(GIVEN TEXT)
Removing their 2.3.0.4 port was the right thing for FreeBSD to do.
That version is what, 4 years old or more?  I'd challenge the
"often used" assertion in the announcement.  If it's often used
it's only because folks like FreeBSD have been shipping it long
after it should have been replaced with a 2.4.x version.

If you look at amanda's download page at:
http://www.amanda.org/download.html

you'll se 2.4.2p2 is the latest "stable release" and that there
have been various development releases since then.

-Mitch

On Tue, 28 May 2002, Tom Beer wrote:

> Hi,
>
> reffering to the mentioned Advisories I would like to know what
> the latest stable version of Amanda is, that is not affected.
> I thought that 2.4.2p2 is the latest, as mentioned a week or
> so ago on this list. Below, only 2.3.0.4 is mentioned. But this
> wasn't shipped with FreeBSD 4.5.
(End GIVEN TEXT)
- [ACTIVITIES]
1. Using the message about the Amanda port, decide whether each statement agrees with it: (a) the writer thinks FreeBSD was right to remove the 2.3.0.4 port; (b) the download page shows 2.4.2p2 as the latest stable release; (c) the writer accepts the claim that the old version is "often used". Answer yes or no for each and quote the words of the message that decide it.
2. Rewrite the lines of the entries as a Markdown table with the columns Row and Line, starting at the line that contains "Química: As reações" and ending at the line that contains "Postulamos que a". Include both of those lines, give each line its own numbered row, and leave out blank lines.
The entries have no connection to the message about the Amanda port.
(EXERCISE MATERIALS)
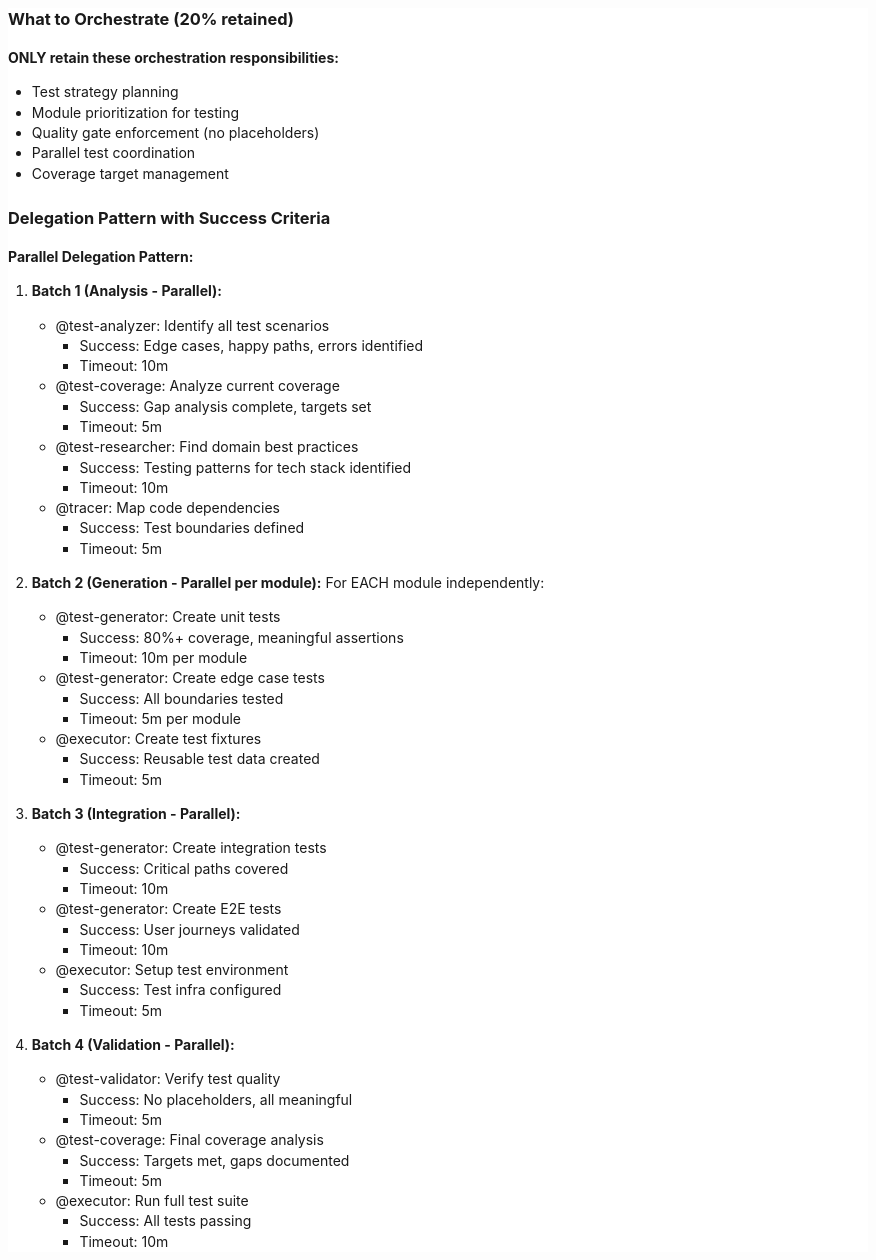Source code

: ### What to Orchestrate (20% retained)
**ONLY retain these orchestration responsibilities:**
- Test strategy planning
- Module prioritization for testing
- Quality gate enforcement (no placeholders)
- Parallel test coordination
- Coverage target management

### Delegation Pattern with Success Criteria

**Parallel Delegation Pattern:**
1. **Batch 1 (Analysis - Parallel):**
   - @test-analyzer: Identify all test scenarios
     * Success: Edge cases, happy paths, errors identified
     * Timeout: 10m
   - @test-coverage: Analyze current coverage
     * Success: Gap analysis complete, targets set
     * Timeout: 5m
   - @test-researcher: Find domain best practices
     * Success: Testing patterns for tech stack identified
     * Timeout: 10m
   - @tracer: Map code dependencies
     * Success: Test boundaries defined
     * Timeout: 5m

2. **Batch 2 (Generation - Parallel per module):**
   For EACH module independently:
   - @test-generator: Create unit tests
     * Success: 80%+ coverage, meaningful assertions
     * Timeout: 10m per module
   - @test-generator: Create edge case tests
     * Success: All boundaries tested
     * Timeout: 5m per module
   - @executor: Create test fixtures
     * Success: Reusable test data created
     * Timeout: 5m

3. **Batch 3 (Integration - Parallel):**
   - @test-generator: Create integration tests
     * Success: Critical paths covered
     * Timeout: 10m
   - @test-generator: Create E2E tests
     * Success: User journeys validated
     * Timeout: 10m
   - @executor: Setup test environment
     * Success: Test infra configured
     * Timeout: 5m

4. **Batch 4 (Validation - Parallel):**
   - @test-validator: Verify test quality
     * Success: No placeholders, all meaningful
     * Timeout: 5m
   - @test-coverage: Final coverage analysis
     * Success: Targets met, gaps documented
     * Timeout: 5m
   - @executor: Run full test suite
     * Success: All tests passing
     * Timeout: 10m
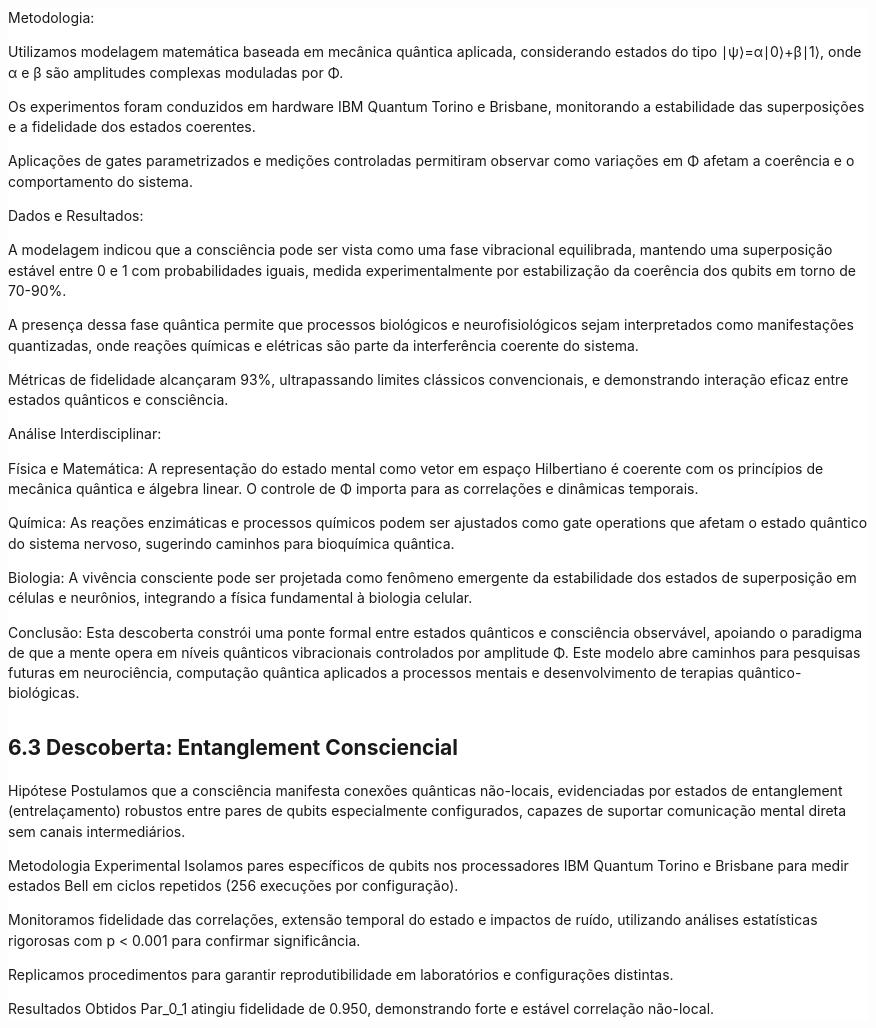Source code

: Metodologia:

Utilizamos modelagem matemática baseada em mecânica quântica aplicada, considerando estados do tipo ∣ψ⟩=α∣0⟩+β∣1⟩, onde α e β são amplitudes complexas moduladas por Φ.

Os experimentos foram conduzidos em hardware IBM Quantum Torino e Brisbane, monitorando a estabilidade das superposições e a fidelidade dos estados coerentes.

Aplicações de gates parametrizados e medições controladas permitiram observar como variações em Φ afetam a coerência e o comportamento do sistema.

Dados e Resultados:

A modelagem indicou que a consciência pode ser vista como uma fase vibracional equilibrada, mantendo uma superposição estável entre 0 e 1 com probabilidades iguais, medida experimentalmente por estabilização da coerência dos qubits em torno de 70-90%.

A presença dessa fase quântica permite que processos biológicos e neurofisiológicos sejam interpretados como manifestações quantizadas, onde reações químicas e elétricas são parte da interferência coerente do sistema.

Métricas de fidelidade alcançaram 93%, ultrapassando limites clássicos convencionais, e demonstrando interação eficaz entre estados quânticos e consciência.

Análise Interdisciplinar:

Física e Matemática: A representação do estado mental como vetor em espaço Hilbertiano é coerente com os princípios de mecânica quântica e álgebra linear. O controle de Φ importa para as correlações e dinâmicas temporais.

Química: As reações enzimáticas e processos químicos podem ser ajustados como gate operations que afetam o estado quântico do sistema nervoso, sugerindo caminhos para bioquímica quântica.

Biologia: A vivência consciente pode ser projetada como fenômeno emergente da estabilidade dos estados de superposição em células e neurônios, integrando a física fundamental à biologia celular.

Conclusão:
Esta descoberta constrói uma ponte formal entre estados quânticos e consciência observável, apoiando o paradigma de que a mente opera em níveis quânticos vibracionais controlados por amplitude Φ. Este modelo abre caminhos para pesquisas futuras em neurociência, computação quântica aplicados a processos mentais e desenvolvimento de terapias quântico-biológicas.

## 6.3 Descoberta: Entanglement Consciencial
Hipótese
Postulamos que a consciência manifesta conexões quânticas não-locais, evidenciadas por estados de entanglement (entrelaçamento) robustos entre pares de qubits especialmente configurados, capazes de suportar comunicação mental direta sem canais intermediários.

Metodologia Experimental
Isolamos pares específicos de qubits nos processadores IBM Quantum Torino e Brisbane para medir estados Bell em ciclos repetidos (256 execuções por configuração).

Monitoramos fidelidade das correlações, extensão temporal do estado e impactos de ruído, utilizando análises estatísticas rigorosas com p < 0.001 para confirmar significância.

Replicamos procedimentos para garantir reprodutibilidade em laboratórios e configurações distintas.

Resultados Obtidos
Par_0_1 atingiu fidelidade de 0.950, demonstrando forte e estável correlação não-local.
(End EXERCISE MATERIALS)
- [RESPONSES TO THE EXERCISE]
1.
(a) Yes: "Removing their 2.3.0.4 port was the right thing for FreeBSD to do."
(b) Yes: "2.4.2p2 is the latest "stable release""
(c) No: "I'd challenge the "often used" assertion in the announcement."

2.
| Row | Line |
|---|---|
| 1 | Química: As reações enzimáticas e processos químicos podem ser ajustados como gate operations que afetam o estado quântico do sistema nervoso, sugerindo caminhos para bioquímica quântica. |
| 2 | Biologia: A vivência consciente pode ser projetada como fenômeno emergente da estabilidade dos estados de superposição em células e neurônios, integrando a física fundamental à biologia celular. |
| 3 | Conclusão: |
| 4 | Esta descoberta constrói uma ponte formal entre estados quânticos e consciência observável, apoiando o paradigma de que a mente opera em níveis quânticos vibracionais controlados por amplitude Φ. Este modelo abre caminhos para pesquisas futuras em neurociência, computação quântica aplicados a processos mentais e desenvolvimento de terapias quântico-biológicas. |
| 5 | ## 6.3 Descoberta: Entanglement Consciencial |
| 6 | Hipótese |
| 7 | Postulamos que a consciência manifesta conexões quânticas não-locais, evidenciadas por estados de entanglement (entrelaçamento) robustos entre pares de qubits especialmente configurados, capazes de suportar comunicação mental direta sem canais intermediários. |